As I Was Going to St. Ives
by Anonymous (in Mother Goose)
As I was going to St Ives, I met a man with seven wives, Each wife had seven sacks, Each sack had seven cats, Each cat had seven kits: Kits, cats, sacks, and wives, How many were going to St Ives?
Today’s Poem is a Mother Goose classic, originating in the 18th century. It’s also, of course, a riddle. How many were going to St. Ives? is the obvious question, with its trick answer. But there’s another question the poem raises, even if it doesn’t explicitly ask: Which St. Ives?
England has not one but two towns called St. Ives. The one in Cornwall, on the Celtic Sea coast north of Penzance, is a resort, recipient of two UK Travel Awards for Best Seaside Town. Incorporated in 1639, and founded on pilchard fishing — which eventually fell off, gutting the town’s economy — this St. Ives underwent its transformation into a tourist mecca with a railroad expansion in 1877.
We don’t know when exactly the Mother Goose rhyme originated, but an early manuscript version dates from 1730 and goes like this:
As I went to St Ives
I met Nine Wives
And every Wife had nine Sacs,
And every Sac had nine Cats
And every Cat had nine Kittens.
By 1779, this observation had expanded to become the more familiar riddle, with fewer wives, sacks, and so on. The man whose wives they were wouldn’t turn up until the early Victorian era, presumably to guarantee their virtue. But the question remains: Why would all these people, with their sacks of cats and the progeny of those cats, be coming from St. Ives in Cornwall? In 1730 it wasn’t a tourist spot. They wouldn’t have been taking the sea air. Though the Irish Saint Ia is said to have landed there in the fifth century, in the Protestant eighteenth century it certainly wouldn’t have been a pilgrimage destination. It wasn’t particularly a market town. Maybe the cats had been hungry for pilchards? Or maybe the fishing was so bad that the whole crowd, having been resident in that St. Ives, had decided to up and leave. It’s possible. But then why would the poem’s speaker be going there?

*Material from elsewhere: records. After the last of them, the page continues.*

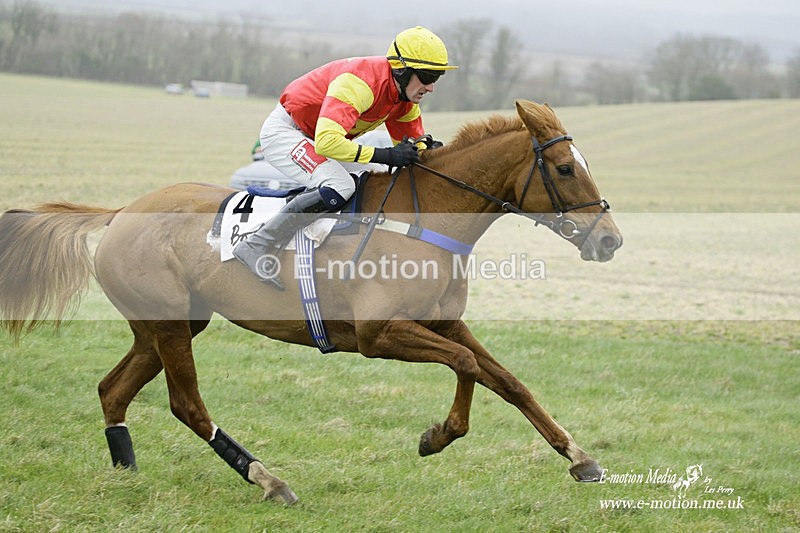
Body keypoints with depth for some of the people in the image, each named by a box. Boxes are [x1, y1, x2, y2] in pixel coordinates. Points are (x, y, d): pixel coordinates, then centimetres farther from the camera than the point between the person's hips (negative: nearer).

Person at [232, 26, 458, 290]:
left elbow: (411, 143, 10)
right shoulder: (361, 82, -33)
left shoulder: (405, 93, -4)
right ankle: (256, 246, -25)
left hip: (321, 137, 9)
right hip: (284, 131, -9)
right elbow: (327, 141, -43)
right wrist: (386, 155, -41)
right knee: (339, 186, -30)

Or maybe it wasn’t that St. Ives at all. There is another, now in the borders of Cambridgeshire. Twelve miles north of Cambridge and situated on the River Ouse, it was a market town, originally known as Slepe. Following the putative eleventh-century discovery, in a plowed field, of the remains of the Cornish bishop Ivo of Ramsey, and the subsequent establishment and flourishing of Ramsey Abbey, Slepe became St. Ives and received its charter as a market town. Through the Middle Ages and beyond, its market was one of the largest in England, enduring to the present day. The medieval stone bridge across the Ouse is marked as well by a pilgrim’s chapel.
It’s no stretch to imagine crowds of people streaming in, crowds of people streaming out. A man with seven wives who are carrying 2,744 felines, total, conveniently divided into sackfuls of 56? Well, okay, frankly, that sounds like a lot of cats to be hauling around the fens, but maybe somebody had been selling them at a bulk discount. It was a big market, after all. You could go there as a cat-hoarding polygamist and not stand out that much. Only on the road home would you worry that possibly someone might notice you and put you in a nursery rhyme.
Apart from all that, the poem is simply fun to recite. In the version offered here, the iambic tetrameter of the first two lines shifts as the speaker begins to list wives, sacks, cats, and kits. The lines remain tetrameter, but in the next three there’s the emphatic repetition of “each” as the first stressed syllable in a spondee, followed by two iambs. And then there’s that rhythmically odd penultimate line, hammering home three stressed syllables in a row before the final iamb, “and wives.” The whole metrical construction snowballs to its culmination: a puzzle whose solution is buried in women, tote bags, and a cloud of cat dander, on the road from one of two towns.
Of course I thought of how pig markets would secretly swap swine for cats .. only to be discovered when back at the farm .. hence “letting the cat out of the bag”
I was tickled to see this one today. It immediately became an earworm as soon as I saw the title of the post.
When I taught middle school math I would use this as an introduction to problem solving and the step of reading the problem carefully to understand the question. It always surprised me how few of my students knew the poem.